Terakhir, dia meminta agar sekolah bisa mengeluarkan terobosan yang kreatif bagi siswa. Hal ini, menurut Nadiem efektif untuk menghasilkan anak-anak yang cerdas dan kreatif. Dia mengajak agar semua guru menerapkan perubahan karakter pendidikan ini.

Inovasi

Nadiem mendukung para guru melakukan inovasi. Nadiem siap melindungi kepala sekolah dan pengawas sekolah yang mengambil terobosan baru menyelesaikan permasalahan. Menurutnya, di era yang baru ini tidak harus selalu menunggu perintah atau kebijakan.

“Ini era baru di mana kita bisa mengambil langkah baru dan saya di sini yang pasang badan untuk bapak ibu,” kata Nadiem.

Nadiem percaya para guru sudah lebih ahli daripada dirinya. Maka tentu saja mereka bisa menangani persoalan di lapangan bila diberi kepercayaan untuk berinovasi.
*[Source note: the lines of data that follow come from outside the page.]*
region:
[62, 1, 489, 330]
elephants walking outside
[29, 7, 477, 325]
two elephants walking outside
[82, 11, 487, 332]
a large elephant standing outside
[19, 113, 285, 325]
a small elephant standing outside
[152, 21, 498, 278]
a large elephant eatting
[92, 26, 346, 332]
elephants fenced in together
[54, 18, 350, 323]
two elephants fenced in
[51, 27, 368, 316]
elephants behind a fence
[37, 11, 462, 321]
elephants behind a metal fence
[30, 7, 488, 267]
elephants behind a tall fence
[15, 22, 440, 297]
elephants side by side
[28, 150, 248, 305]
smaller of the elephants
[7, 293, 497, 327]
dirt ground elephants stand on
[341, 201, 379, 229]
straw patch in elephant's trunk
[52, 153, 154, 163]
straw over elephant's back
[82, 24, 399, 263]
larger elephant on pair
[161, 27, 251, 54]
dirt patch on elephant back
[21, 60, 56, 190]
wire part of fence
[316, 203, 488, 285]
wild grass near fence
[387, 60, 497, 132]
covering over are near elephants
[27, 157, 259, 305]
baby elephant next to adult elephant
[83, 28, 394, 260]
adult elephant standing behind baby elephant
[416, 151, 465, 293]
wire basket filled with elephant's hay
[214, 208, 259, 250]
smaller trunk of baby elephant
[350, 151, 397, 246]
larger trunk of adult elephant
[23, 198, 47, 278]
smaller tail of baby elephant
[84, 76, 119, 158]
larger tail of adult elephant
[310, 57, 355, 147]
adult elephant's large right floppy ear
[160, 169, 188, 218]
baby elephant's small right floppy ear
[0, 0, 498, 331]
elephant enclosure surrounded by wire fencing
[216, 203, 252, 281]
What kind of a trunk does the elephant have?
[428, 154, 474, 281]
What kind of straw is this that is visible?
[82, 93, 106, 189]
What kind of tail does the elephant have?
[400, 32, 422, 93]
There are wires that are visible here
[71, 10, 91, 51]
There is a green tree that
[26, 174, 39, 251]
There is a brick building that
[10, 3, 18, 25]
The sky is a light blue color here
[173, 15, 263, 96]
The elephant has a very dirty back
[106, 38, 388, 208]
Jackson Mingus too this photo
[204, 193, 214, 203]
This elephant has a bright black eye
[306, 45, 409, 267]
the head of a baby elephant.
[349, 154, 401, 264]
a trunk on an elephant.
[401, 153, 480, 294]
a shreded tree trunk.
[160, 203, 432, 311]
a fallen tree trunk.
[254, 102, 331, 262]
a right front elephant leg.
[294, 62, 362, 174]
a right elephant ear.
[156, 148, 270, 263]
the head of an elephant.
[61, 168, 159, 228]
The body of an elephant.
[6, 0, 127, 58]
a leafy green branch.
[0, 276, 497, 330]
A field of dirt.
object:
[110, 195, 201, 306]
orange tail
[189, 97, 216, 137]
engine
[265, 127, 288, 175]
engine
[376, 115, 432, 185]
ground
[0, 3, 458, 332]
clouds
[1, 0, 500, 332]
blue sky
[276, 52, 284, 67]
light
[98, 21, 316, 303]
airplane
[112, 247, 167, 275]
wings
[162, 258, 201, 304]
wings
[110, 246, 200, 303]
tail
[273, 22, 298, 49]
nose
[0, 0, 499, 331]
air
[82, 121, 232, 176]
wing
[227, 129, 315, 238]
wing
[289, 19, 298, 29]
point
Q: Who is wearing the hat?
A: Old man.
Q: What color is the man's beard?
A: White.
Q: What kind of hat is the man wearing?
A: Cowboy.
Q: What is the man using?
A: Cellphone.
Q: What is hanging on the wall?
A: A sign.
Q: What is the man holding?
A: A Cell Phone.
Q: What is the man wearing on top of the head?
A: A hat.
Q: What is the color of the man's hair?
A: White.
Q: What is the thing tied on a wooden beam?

“Guru tuh lebih tahu dari saya. Mohon berikan mereka kebebasan dan kepercayaan bapak-bapak ibu-ibu untuk melaksanakan tugasnya,” sambungnya.

Jumlah guru

Nadiem menyampaikan pandangannya soal permasalahan guru di Indonesia. Menurutnya, ada hal yang aneh karena ada satu wilayah yang kekurangan guru tapi ada juga yang kebanyakan guru.

“Kenapa kita aneh? Aneh kan di Indonesia, kita kekurangan guru tapi juga kebanyakan guru. Benar nggak? Ini suatu hal yang aneh sekali. Kita kekurangan guru tapi juga kebanyakan guru,” ucap Nadiem

Ini dikemukakannya untuk mendanggapi seorang pengawas sekolah yang berkeluh kesah perihal sekolah di Bekasi yang hendak tutup. Guru-guru di sekolah itu perlu diberikan solusi. Nadiem meminta kesabaran dari para kepala sekolah dan pengawas sekolah untuk menyelesaikan isu ini. Menurutnya semua hal ini saling terkoneksi sehingga perlu cara jitu untuk memperbaiki masalah distribusi guru.

“Jadi harus strategi yang kuat ya dalam melaksanakan perubahan ini,” tutur Nadiem.

UN dihapus, perlu tolok ukur lain

Sebagaimana diketahui, pihak Kemdikbud yang dipimpin Nadiem tengah mengkaji wacana penghapusan Ujian Nasional (UN). Bila saja UN benar-benar dihapuskan, tetap perlu ada tolok ukur lain sebagai penggantinya, entah apa namanya.

“Menurut saya secara esensi masih penting ada tolok ukur,” kata Nadiem dalam sesi tanya jawab di simposium ini.

Namun tolok ukurnya bukan nilai. Justru tolok ukur berupa nilai itulah yang membebani siswa selama ini. Nadiem berniat untuk mengevaluasi tolok ukur berskala nasional dalam pendidikan Indonesia. Nadiem ingin ke depannya tolok ukut tersebut tak membebani siswa maupun guru.

“Jadi itu yang akan kita kaji lagi. Tapi menurut saya secara personal, harus ada tolok ukur dalam skala nasional tapi formatnya jangan membebankan siswa siswi dan jangan membebankan guru ya. Harus berdasarkan apa yang kita cari yaitu sebenarnya kompetensi. Kita mencari kompetensi itu kuncinya, bukannya berapa jumlah informasi yang sudah terserap,” tutur Nadiem.